Dataset entries

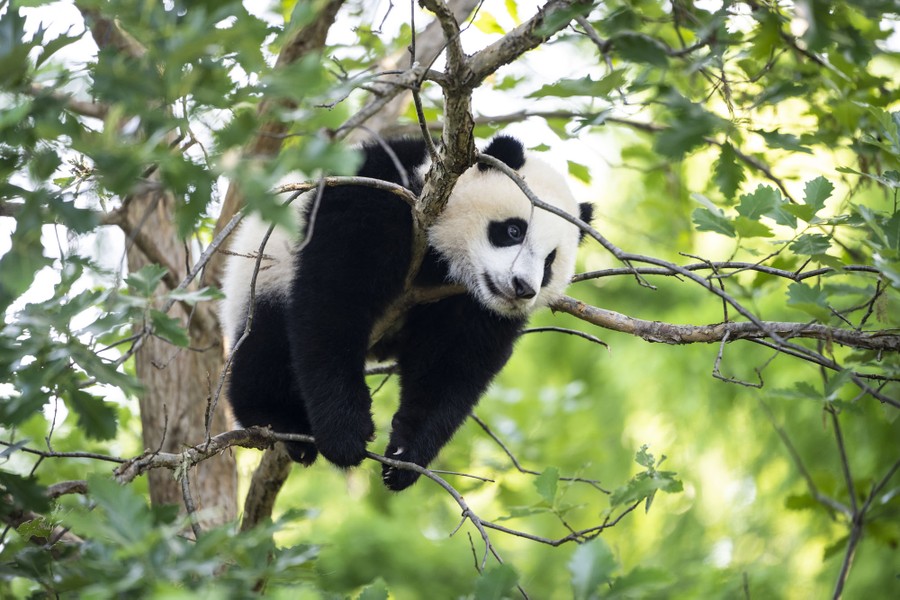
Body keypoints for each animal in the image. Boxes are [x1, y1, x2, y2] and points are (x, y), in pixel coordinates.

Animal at [220, 135, 592, 491]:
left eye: (550, 261)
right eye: (514, 230)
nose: (522, 288)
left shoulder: (471, 306)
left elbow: (453, 362)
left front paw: (404, 456)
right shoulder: (375, 201)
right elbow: (334, 300)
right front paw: (346, 434)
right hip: (263, 277)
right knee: (265, 346)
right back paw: (279, 421)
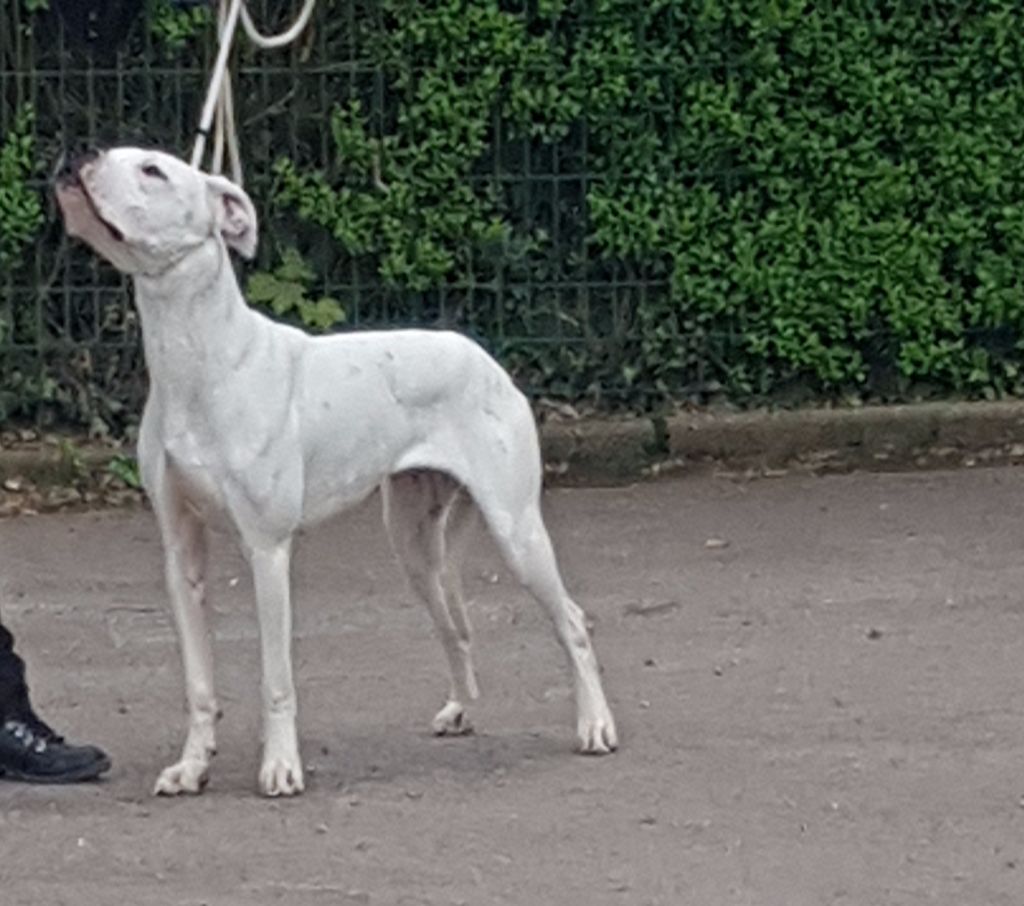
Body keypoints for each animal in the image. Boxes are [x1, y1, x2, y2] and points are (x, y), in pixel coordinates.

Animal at [56, 146, 614, 790]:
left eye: (153, 170)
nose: (77, 158)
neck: (201, 361)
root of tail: (486, 359)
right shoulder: (181, 557)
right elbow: (199, 682)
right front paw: (191, 767)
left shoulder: (267, 551)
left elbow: (276, 677)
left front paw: (280, 767)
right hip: (414, 546)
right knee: (453, 626)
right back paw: (460, 711)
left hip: (516, 528)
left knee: (572, 620)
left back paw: (596, 726)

_Task requirements_
From the data, pick out every line that includes "elbow".

_Answer for the task_
left elbow: (453, 362)
right elbow: (334, 300)
right elbow: (199, 682)
left elbow: (276, 677)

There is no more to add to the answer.